Nel corso della storia, il protagonista cambia da contadino a pistolero, a soldato dell’unico reggimento di cavalleria costituito da neri dell’esercito americano, a buttafuori in locali sordidi, per poi tornare di nuovo pistolero, ma con la speranza di potersi un giorno comprare una fattoria tutta sua.

Trascorre del tempo dormendo sotto le stelle, a lavorare in un ranch, in un forte nel mezzo del territorio indiano e in un paio di paesini davvero molto…caratteristici.

Lansdale mostra al lettore una vasta gamma di situazioni, con l’intento di rappresentare in modo preciso soprattutto in quale considerazione fosse tenuta la vita di un uomo di colore all’indomani della fine della guerra.
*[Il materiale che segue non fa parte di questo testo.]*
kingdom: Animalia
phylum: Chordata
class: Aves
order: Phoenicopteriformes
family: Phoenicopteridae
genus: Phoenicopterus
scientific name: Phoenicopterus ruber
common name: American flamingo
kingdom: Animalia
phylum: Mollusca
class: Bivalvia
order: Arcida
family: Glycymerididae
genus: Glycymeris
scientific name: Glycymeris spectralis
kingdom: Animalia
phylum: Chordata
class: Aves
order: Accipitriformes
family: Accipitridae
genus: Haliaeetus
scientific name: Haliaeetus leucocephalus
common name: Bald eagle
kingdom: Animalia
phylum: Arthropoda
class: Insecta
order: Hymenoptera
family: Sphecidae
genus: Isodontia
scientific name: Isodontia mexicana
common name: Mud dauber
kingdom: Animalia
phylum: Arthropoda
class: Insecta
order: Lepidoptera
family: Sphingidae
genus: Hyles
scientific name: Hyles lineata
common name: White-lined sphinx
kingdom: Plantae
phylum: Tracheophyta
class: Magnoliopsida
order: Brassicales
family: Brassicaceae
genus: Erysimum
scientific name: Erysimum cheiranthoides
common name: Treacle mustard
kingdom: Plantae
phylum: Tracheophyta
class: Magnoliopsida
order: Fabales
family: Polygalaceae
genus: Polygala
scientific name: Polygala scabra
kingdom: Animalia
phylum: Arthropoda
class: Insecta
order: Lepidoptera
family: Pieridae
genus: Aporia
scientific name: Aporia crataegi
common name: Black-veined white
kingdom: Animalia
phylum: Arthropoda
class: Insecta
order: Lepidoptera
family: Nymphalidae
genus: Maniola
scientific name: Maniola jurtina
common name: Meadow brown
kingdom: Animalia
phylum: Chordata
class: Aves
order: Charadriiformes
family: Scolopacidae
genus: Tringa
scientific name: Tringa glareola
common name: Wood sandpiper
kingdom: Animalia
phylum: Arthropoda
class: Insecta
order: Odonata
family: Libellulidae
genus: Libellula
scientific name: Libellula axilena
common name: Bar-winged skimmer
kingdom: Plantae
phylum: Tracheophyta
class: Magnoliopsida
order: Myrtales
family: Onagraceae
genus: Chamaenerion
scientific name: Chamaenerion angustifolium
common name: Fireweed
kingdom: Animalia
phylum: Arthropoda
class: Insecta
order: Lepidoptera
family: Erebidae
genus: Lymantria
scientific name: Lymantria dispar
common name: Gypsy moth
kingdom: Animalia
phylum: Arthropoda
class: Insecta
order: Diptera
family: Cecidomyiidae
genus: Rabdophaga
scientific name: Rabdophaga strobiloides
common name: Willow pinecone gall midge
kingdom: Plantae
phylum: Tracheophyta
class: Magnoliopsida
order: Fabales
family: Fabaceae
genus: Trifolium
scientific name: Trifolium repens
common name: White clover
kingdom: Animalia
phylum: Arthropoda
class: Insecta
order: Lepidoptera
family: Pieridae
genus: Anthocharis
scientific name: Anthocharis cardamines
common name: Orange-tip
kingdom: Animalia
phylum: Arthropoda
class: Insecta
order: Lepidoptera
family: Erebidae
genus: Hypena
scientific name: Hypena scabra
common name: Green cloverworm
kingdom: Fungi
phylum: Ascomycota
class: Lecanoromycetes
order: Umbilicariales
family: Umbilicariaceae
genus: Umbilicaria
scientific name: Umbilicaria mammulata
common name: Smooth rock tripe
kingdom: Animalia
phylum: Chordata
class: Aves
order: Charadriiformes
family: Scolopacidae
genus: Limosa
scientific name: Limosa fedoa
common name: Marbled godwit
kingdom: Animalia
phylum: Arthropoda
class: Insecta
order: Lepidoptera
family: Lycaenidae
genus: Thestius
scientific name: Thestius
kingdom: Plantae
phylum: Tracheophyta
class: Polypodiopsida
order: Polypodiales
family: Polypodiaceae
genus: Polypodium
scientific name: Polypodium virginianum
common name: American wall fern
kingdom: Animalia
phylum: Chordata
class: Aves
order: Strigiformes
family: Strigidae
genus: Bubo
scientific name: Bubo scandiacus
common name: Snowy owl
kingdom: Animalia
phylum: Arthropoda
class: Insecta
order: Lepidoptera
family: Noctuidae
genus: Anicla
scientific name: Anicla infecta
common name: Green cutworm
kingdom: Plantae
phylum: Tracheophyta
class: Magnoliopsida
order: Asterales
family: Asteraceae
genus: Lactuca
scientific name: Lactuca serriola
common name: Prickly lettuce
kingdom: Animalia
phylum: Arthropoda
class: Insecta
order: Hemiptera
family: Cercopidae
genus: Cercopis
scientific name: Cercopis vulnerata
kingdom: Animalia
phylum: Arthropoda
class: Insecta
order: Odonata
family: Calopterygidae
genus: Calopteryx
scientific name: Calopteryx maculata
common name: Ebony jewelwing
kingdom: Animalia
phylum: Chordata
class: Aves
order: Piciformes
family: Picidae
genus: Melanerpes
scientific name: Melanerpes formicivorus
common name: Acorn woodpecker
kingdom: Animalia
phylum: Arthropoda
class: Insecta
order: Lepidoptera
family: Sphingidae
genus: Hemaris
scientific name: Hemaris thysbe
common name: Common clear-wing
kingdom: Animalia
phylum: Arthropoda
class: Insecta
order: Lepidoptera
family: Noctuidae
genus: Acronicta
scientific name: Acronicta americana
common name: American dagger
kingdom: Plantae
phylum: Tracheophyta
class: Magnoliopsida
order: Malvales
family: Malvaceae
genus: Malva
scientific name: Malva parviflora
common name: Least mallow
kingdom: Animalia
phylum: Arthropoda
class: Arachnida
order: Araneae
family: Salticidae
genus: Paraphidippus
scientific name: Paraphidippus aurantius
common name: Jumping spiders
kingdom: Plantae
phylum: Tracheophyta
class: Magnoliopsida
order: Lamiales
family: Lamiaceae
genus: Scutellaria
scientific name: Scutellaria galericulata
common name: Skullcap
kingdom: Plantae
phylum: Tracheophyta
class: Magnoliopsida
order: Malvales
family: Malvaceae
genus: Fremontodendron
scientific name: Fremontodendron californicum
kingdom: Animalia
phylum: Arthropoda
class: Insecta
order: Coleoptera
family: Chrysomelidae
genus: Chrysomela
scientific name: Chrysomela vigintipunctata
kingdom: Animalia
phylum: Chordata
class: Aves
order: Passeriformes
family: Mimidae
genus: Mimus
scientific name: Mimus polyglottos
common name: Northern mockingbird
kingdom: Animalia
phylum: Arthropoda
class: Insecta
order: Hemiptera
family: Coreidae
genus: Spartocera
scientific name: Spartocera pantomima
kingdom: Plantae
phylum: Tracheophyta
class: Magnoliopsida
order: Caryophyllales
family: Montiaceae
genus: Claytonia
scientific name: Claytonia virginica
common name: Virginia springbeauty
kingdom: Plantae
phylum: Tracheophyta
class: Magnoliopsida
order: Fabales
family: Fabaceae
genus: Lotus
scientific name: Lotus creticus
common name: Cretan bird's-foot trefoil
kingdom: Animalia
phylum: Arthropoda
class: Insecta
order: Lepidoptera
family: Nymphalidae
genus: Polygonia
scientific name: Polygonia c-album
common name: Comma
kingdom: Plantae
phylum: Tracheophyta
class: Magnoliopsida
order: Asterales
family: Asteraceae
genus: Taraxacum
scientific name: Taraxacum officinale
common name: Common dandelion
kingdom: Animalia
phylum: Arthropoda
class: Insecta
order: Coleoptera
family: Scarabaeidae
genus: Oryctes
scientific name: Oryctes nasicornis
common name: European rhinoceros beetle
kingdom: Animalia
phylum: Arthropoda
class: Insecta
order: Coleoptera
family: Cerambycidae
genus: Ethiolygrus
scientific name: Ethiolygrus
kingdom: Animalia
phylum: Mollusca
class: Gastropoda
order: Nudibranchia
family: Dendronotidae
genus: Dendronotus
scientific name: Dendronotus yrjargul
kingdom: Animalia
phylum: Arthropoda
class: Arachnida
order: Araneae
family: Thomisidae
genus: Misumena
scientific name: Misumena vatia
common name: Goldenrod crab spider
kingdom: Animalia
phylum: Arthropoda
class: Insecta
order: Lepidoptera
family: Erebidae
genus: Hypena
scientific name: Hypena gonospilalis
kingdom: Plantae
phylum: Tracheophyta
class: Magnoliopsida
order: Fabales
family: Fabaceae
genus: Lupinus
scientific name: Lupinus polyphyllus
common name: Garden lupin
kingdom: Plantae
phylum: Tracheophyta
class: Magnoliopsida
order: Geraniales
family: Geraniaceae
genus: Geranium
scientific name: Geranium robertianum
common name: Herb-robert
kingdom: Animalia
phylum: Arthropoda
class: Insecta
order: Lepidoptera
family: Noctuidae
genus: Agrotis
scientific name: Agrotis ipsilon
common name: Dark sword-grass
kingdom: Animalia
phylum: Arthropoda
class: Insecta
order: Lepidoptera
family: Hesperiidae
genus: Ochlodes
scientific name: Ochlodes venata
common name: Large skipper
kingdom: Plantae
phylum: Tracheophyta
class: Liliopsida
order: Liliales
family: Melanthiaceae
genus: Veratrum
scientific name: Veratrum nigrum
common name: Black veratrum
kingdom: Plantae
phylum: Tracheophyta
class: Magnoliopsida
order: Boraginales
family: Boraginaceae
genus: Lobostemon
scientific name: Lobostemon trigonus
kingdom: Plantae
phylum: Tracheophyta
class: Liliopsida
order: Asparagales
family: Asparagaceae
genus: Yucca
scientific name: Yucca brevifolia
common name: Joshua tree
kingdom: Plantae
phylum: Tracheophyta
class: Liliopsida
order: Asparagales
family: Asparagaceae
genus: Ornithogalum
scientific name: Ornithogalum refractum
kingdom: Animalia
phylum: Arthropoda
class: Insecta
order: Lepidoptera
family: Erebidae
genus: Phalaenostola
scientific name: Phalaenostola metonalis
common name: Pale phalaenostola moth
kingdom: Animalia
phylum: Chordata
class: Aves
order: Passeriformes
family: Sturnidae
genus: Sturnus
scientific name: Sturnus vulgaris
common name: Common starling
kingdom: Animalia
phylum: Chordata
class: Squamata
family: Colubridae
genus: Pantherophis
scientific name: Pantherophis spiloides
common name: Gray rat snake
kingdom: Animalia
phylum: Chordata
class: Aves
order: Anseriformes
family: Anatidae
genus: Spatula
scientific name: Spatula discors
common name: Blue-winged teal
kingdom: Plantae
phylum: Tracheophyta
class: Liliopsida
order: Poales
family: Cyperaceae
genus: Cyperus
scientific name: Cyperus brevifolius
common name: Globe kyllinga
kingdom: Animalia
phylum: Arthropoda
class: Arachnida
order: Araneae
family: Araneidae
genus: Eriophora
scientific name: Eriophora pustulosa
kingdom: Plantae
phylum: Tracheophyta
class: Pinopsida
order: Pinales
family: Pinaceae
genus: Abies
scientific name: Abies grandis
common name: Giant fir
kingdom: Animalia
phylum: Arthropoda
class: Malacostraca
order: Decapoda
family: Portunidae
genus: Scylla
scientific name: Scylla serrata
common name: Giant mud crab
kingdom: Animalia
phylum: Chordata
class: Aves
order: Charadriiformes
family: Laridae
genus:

In sintesi, in nessuna considerazione. Il protagonista subisce sulla propria pelle ogni genere di violenza, e spesso proprio per mano di quell’uomo convinto di dover riparare un imperdonabile torto inferto alla propria signora. Finise addirittura abbandonato in mezzo al deserto, chiuso dentro una pelle di vacca, in attesa che il sole gliela faccia aderire addosso fino a fargli fuoriuscire le viscere.

Devo dire che l’espediente funziona. Perché nessuno, penso, potrebbe resistere al racconto di una persecuzione tale da privare il protagonista di ciò che gli è più caro, senza provare un moto di autentica pietà nei suoi confronti. Alla fine la differenza la fa solo davvero il colore della pelle, e Lansdale questa verità così cruda la sbatte in faccia al protagonista e al lettore senza metterci troppi fronzoli, quando uno dei persecutori lo dice chiaro: “Se non foste stati neri…”

E quella tendenza a mettere in bocca a ciascun personaggio, anche alle gentili signore, dei commenti a dir poco coloriti, alla fine mi è parso un modo per far intendere che anche il più leggendario dei pistoleri alla fine non riesce a sfuggire all’attrazione gravitazionale delle umane miserie. Un far west fatto di grandi uomini con grandi difetti, insomma, o forse, di uomini e basta.

In conclusione, ho riso di gusto, mi sono arrabbiato, e mi sono quasi commosso. Non mi succedeva da un po’. Quindi, dopo tutto, alla fine Lansdale, nel considerarlo uno dei suoi migliori, poteva avere ragione.